En la última semana del pasado año, analizábamos en una columna en este medio[1], las relaciones entre el gobierno del presidente Milei y el Congreso. Siguiendo a distintos aportes teóricos en la ciencia política, señalábamos que para bailar un tango se necesitan dos personas y que las mismas bailen en sintonía. Seis meses después de esa columna, y a la luz de los eventos recientes, podemos pensar en cómo se desarrolló la estrategia legislativa entre el poder ejecutivo y el poder legislativo, y tener desde allí, algunas pistas sobre cómo es el futuro del gobierno -y su gobernabilidad- y cuáles son algunos de los escenarios posibles.

El Congreso, de forma extraña, tuvo la capacidad de generación de agenda. La presentación del proyecto de ley ómnibus a fin del pasado año permitió al Congreso fijar la estrategia de relación entre ambos poderes. ¿Por qué? El gobierno no hizo un cálculo habitual, y actuó por fuera de las reglas de juego habituales. Típicamente, en un gobierno con minoría legislativa, el ejecutivo decide negociar o, eventualmente, retribuir particularmente a los legisladores para obtener la sanción de sus proyectos. Ante el envío de la Ley Ómnibus, el Congreso (reactivo al Presidente, es decir que responde al proyecto) decide confrontar las posiciones oficiales: sin negociación, no hay ley. Por ello, la discusión de la Ley en la Cámara de Diputados pasó a una nueva etapa. Tras una nueva versión del proyecto, la ley finalmente obtuvo media sanción, y se enfrenta a un escenario similar en el Senado. Con ello, el Congreso le impuso una parte de sus condiciones al gobierno. Cuando desde Presidencia se mostraban reacios a negociar, el Congreso logró torcer el brazo del gobierno.

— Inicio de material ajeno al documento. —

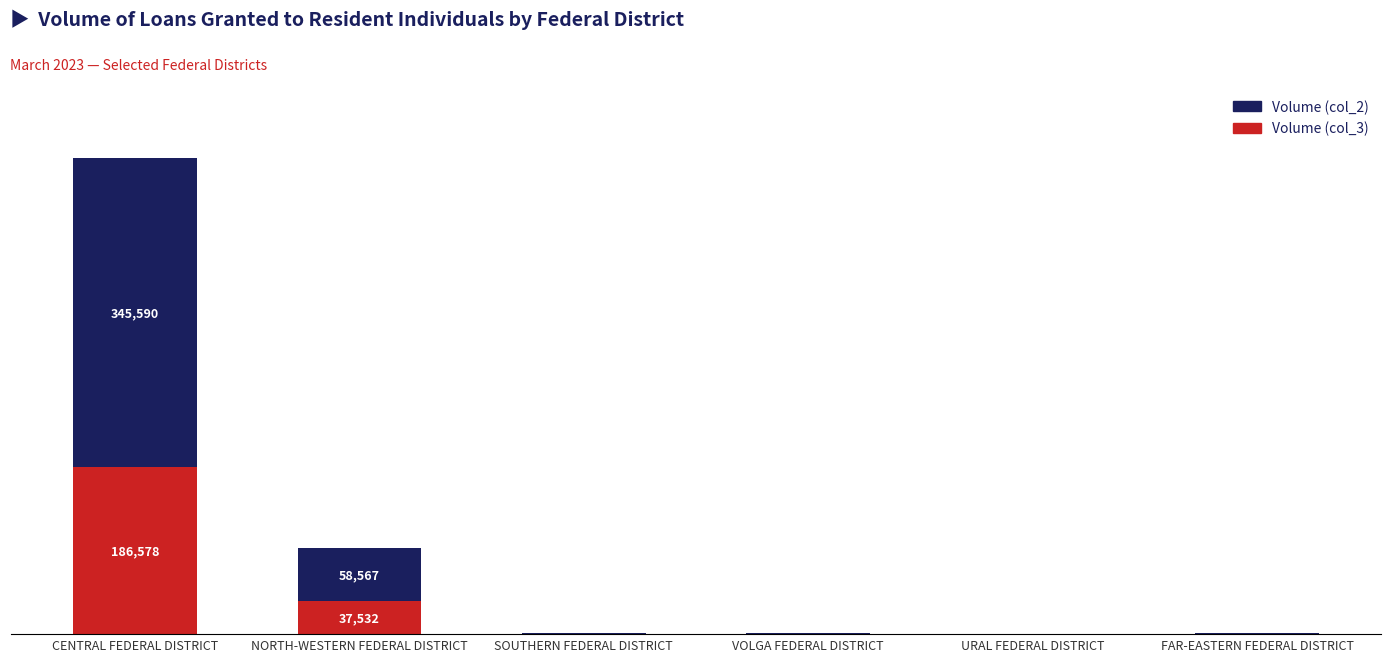

Are the bars grouped side by side (vs. stacked)?

No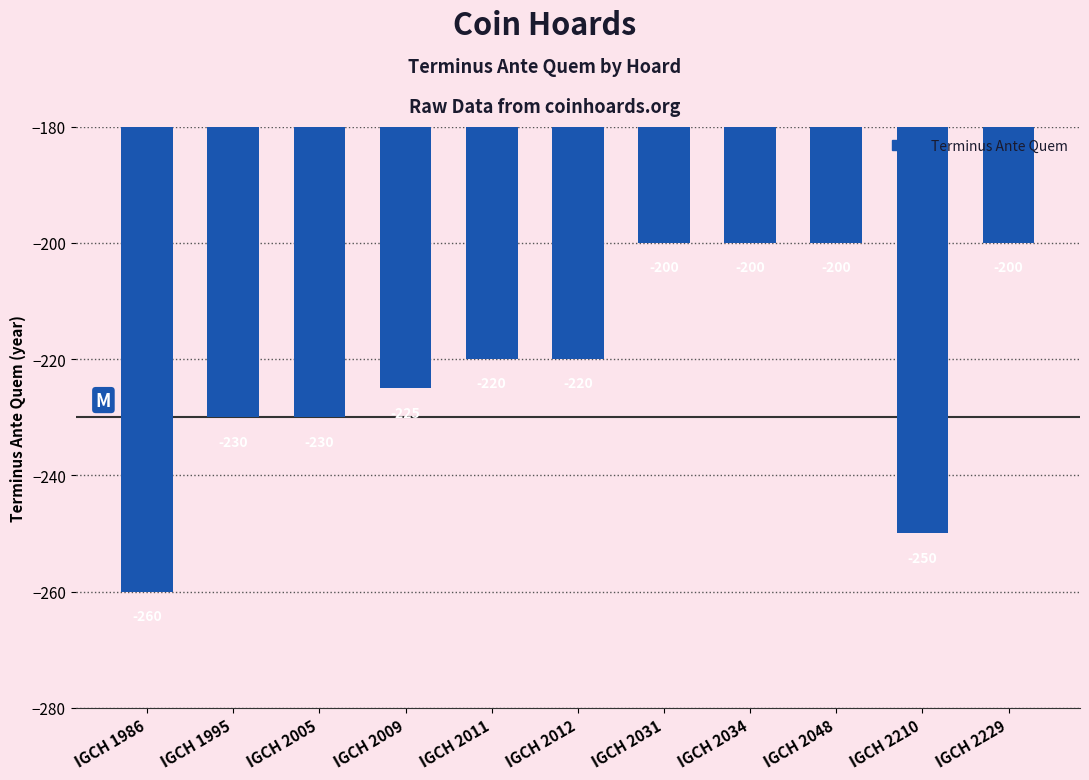

At which label is the value closest to -230?

IGCH 1995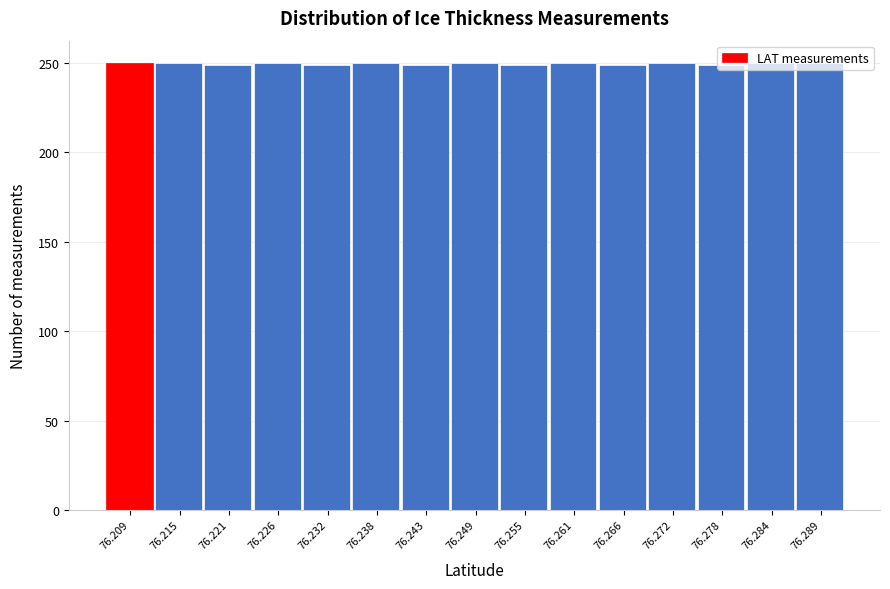

What is the minimum value shown in the chart?

249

Este cambio, positivo en términos de gobernabilidad, implicó un reconocimiento: el oficialismo, aunque parece sostener el respaldo de la opinión pública, es sometido a pruebas constantes de su poder institucional. El grueso de la agenda política gira en torno al Congreso, y la oposición -sea la más dura, o sea la más dialoguista- solo tiene agenda legislativa. Los principales puntos débiles de la gestión oficialista se han observado con total nitidez en el Congreso, y como una oportunidad para la oposición absolutamente fragmentada y sin liderazgo, para mostrar sus posturas. Un ejemplo de esto ocurrió a partir de la manifestación en defensa de la universidad pública, cuando Martín Lousteau pidió discutir la cuestión presupuestaria de las universidades. Otro ejemplo fue el informe de gestión del ex jefe de gabinete Nicolás Posse. El Congreso, en estos casos, actuó como catalizador de la agenda, sea ésta impulsada por el Gobierno o por la sociedad civil, y brindándole a ésta cauce político.

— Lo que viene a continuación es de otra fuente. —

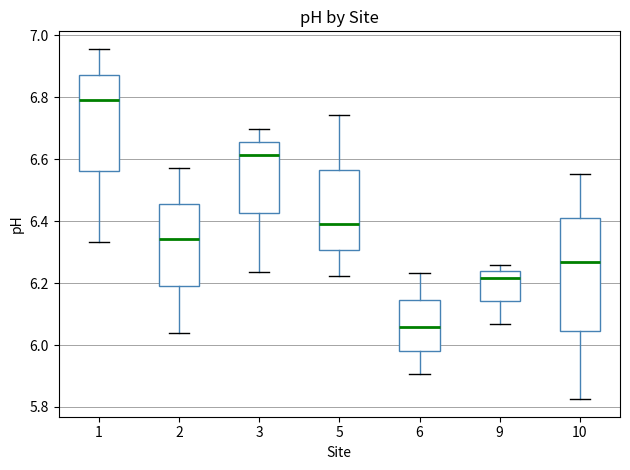

Reading left to right, transcribe this box plot: for each box, give where its median line is, the range the box spans, and where its two whiskers end, as read against the y-axis. The values are not printed on the chart, so give them approximately, as read against the axis.

1: median 6.80, box 6.56 to 6.88, whiskers 6.34 to 6.96
2: median 6.34, box 6.20 to 6.46, whiskers 6.04 to 6.58
3: median 6.62, box 6.42 to 6.66, whiskers 6.24 to 6.70
5: median 6.40, box 6.30 to 6.56, whiskers 6.22 to 6.74
6: median 6.06, box 5.98 to 6.14, whiskers 5.90 to 6.24
9: median 6.22, box 6.14 to 6.24, whiskers 6.06 to 6.26
10: median 6.26, box 6.04 to 6.42, whiskers 5.82 to 6.56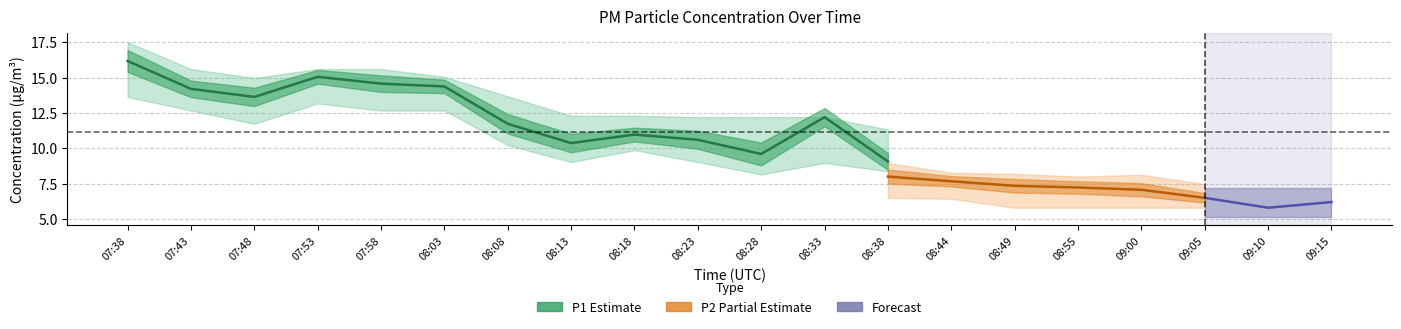

Between 07:43 and 07:48, which is larger?

07:43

No obstante, en los últimos días hubo un cambio nítido: el Congreso empezó a fijar la agenda. Los bloques dialoguistas (Hacemos Coalición Federal, Innovación Federal) mostraron que el diálogo no es solo con el oficialismo, sino también con la oposición más dura. La media sanción del proyecto para la fórmula de actualización de haberes jubilatorios es particularmente simbólica y práctica para este punto. Simbólica, en tanto significa un confrontamiento directo con algunas de las posturas del gobierno (particularmente, aquella que refiere al control del gasto público). Práctica, porque muestra que la oposición, bajo ciertas condiciones, puede estar relativamente cerca de obtener una mayoría de dos tercios que, entre otras cuestiones, pueda insistir frente a un veto. Con ello, lo recientemente vivido muestra que el Congreso está desplegando sus herramientas: negociación o conflicto. Aquel ideal de “aprobación express” del que hablábamos hace seis meses para los proyectos de ley del gobierno quedó en el pasado.

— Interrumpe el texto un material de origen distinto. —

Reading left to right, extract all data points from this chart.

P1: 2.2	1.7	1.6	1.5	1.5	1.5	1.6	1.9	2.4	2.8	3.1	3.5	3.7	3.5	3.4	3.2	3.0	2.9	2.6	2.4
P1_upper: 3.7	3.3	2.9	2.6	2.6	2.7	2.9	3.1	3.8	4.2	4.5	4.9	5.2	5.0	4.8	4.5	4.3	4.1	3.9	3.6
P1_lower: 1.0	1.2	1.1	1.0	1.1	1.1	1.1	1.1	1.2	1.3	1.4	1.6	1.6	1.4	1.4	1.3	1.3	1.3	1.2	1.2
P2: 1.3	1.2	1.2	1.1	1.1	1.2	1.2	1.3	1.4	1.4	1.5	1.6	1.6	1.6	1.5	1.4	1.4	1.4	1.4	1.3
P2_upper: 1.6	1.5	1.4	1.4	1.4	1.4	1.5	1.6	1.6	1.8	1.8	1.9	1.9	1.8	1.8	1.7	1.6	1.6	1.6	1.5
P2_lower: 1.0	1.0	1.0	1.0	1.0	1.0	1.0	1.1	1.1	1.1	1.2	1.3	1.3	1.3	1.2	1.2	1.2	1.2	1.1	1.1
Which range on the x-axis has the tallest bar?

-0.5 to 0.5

En síntesis, la dinámica de la relación entre el Congreso y la gestión de Javier Milei se está pareciendo a un baile fallido. Aunque ambos actores quieren salir a bailar, y dan pruebas de ello, no tienen sincronización. Tal vez sea por intereses opuestos (¿uno baila tango y el otro baila reggaetón?), tal vez sea por falta de práctica (¿acaso el Gobierno aún no entiende cómo bailar?), o tal vez sea por un objetivo específico (¿acaso el Gobierno baila mal para no bailar más?). En cualquiera de los casos, este escenario lleva a que la gobernabilidad cotidiana esté basada en un enfrentamiento de poderes que, en el mejor de los escenarios, lleva a una parálisis de aspectos profundos de la gestión. En la medida que el Gobierno no decida tomar una estrategia que le permita rectificar el rumbo de este baile, el margen de maniobra para la realización de cambios profundos será menor.